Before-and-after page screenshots
'''

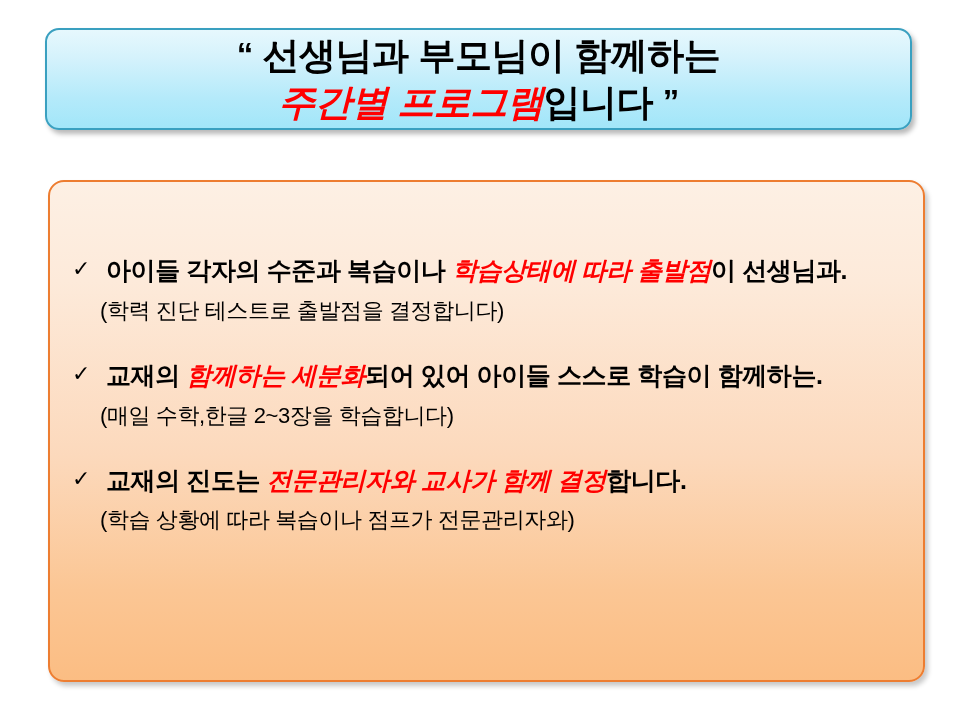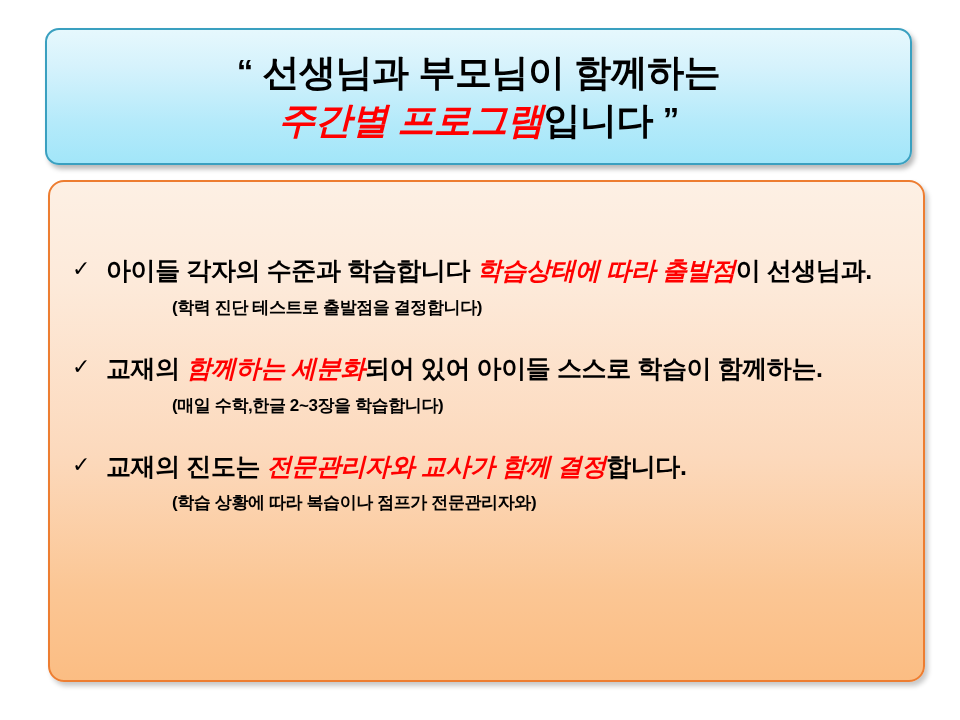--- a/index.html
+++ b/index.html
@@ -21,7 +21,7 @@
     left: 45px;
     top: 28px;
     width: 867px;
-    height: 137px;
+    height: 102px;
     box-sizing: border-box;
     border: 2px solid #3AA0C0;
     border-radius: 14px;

'''
'''

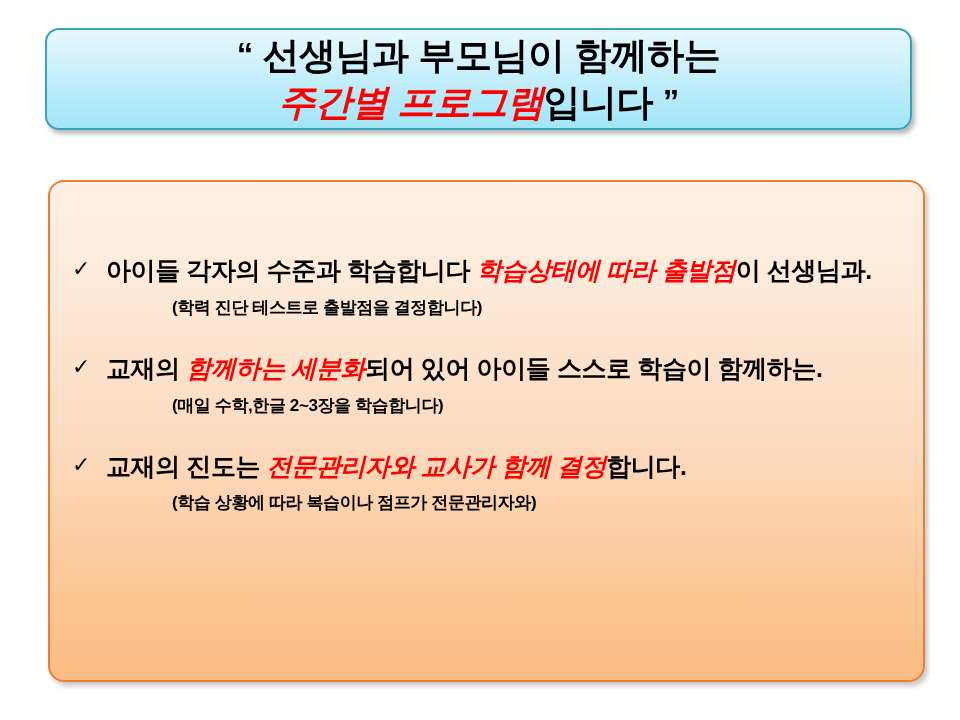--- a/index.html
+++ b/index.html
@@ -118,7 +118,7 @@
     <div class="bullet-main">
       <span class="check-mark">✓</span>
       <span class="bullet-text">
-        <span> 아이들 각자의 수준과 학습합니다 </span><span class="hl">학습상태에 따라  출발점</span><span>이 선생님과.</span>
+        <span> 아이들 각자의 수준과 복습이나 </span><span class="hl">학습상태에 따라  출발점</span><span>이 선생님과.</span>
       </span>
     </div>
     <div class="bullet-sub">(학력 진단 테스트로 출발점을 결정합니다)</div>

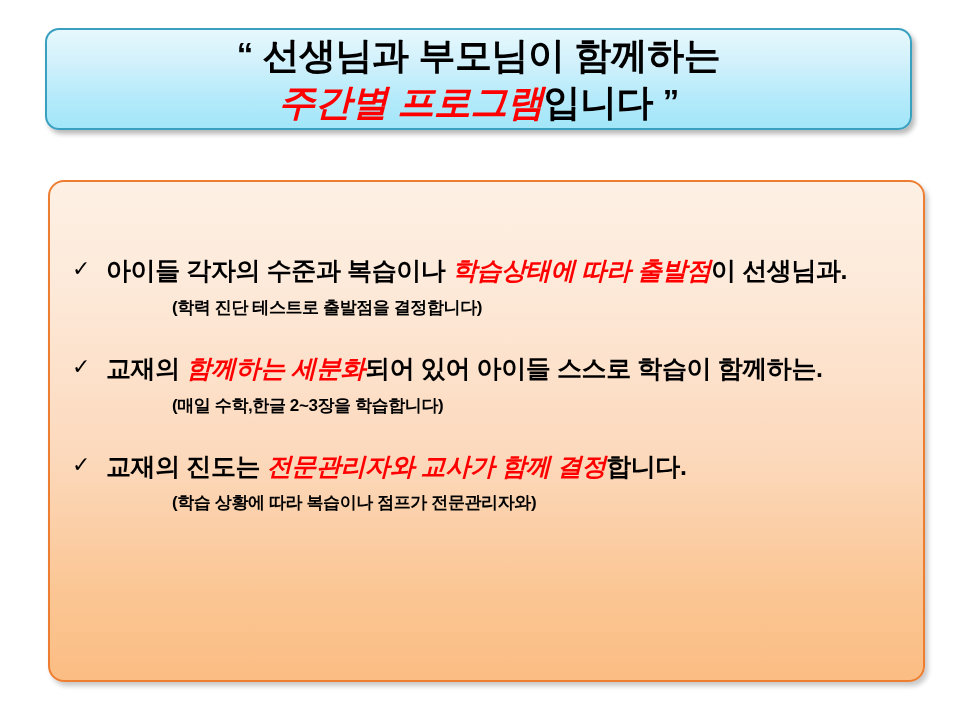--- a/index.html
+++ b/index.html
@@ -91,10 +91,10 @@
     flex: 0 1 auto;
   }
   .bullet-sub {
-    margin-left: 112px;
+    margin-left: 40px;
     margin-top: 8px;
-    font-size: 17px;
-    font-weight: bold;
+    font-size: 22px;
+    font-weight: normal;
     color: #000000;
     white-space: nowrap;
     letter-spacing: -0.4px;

'''
'''

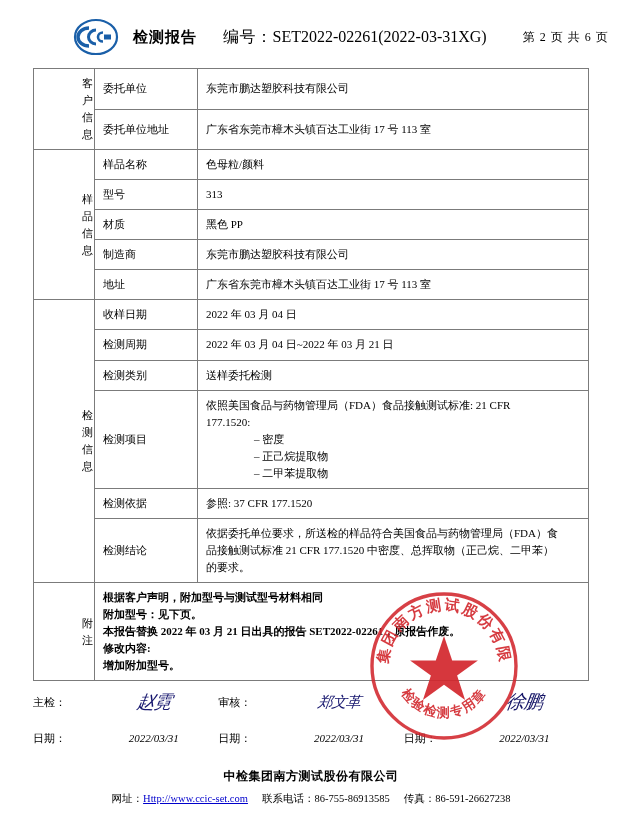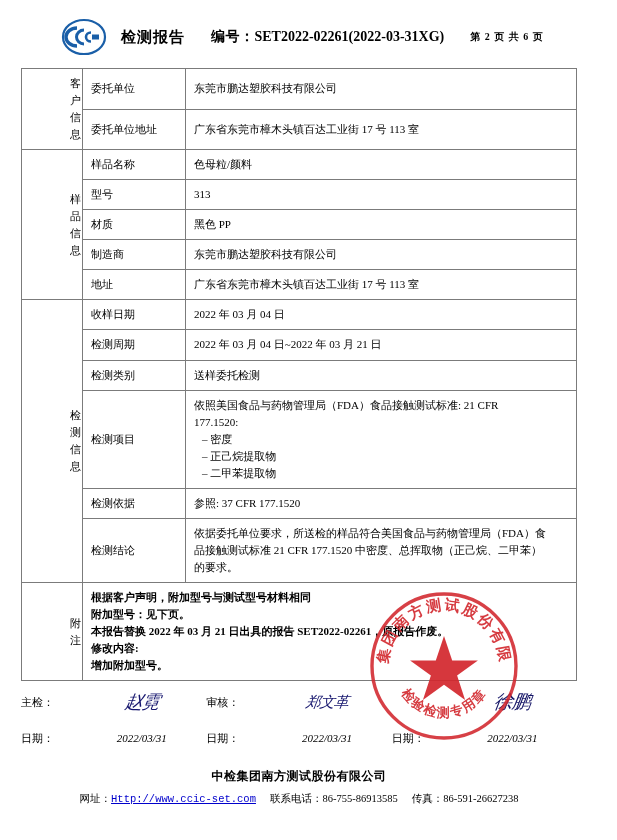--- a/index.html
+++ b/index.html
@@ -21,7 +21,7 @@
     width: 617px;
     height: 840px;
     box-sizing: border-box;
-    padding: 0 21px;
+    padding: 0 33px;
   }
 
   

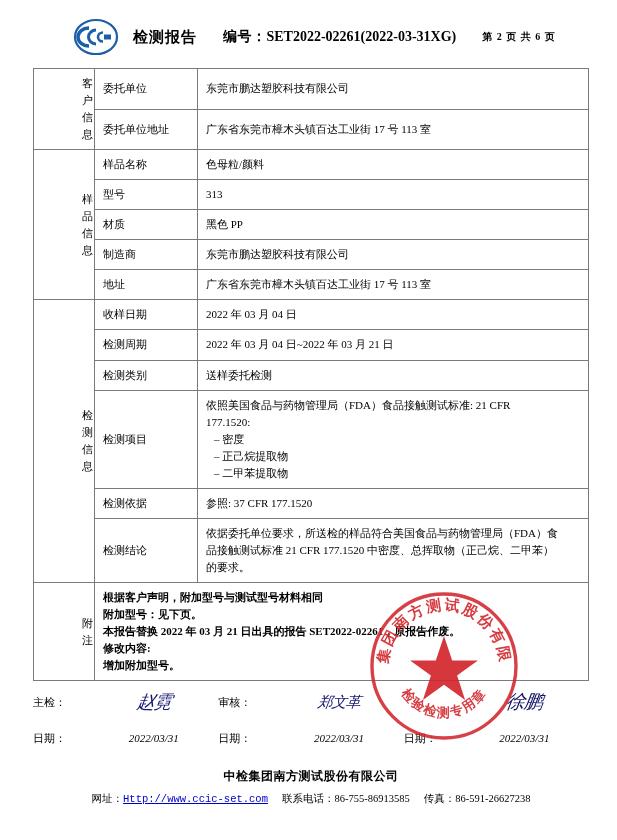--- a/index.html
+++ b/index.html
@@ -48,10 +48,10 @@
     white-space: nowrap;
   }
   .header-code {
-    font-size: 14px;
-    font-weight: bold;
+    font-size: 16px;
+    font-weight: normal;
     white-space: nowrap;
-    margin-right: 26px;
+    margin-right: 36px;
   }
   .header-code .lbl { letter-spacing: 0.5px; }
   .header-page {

'''

● What to produce: Copy all the lines from the data above that hold the word "left".

● Solution for this task:
     left: 45px;
-    margin-left: 112px;
+    margin-left: 40px;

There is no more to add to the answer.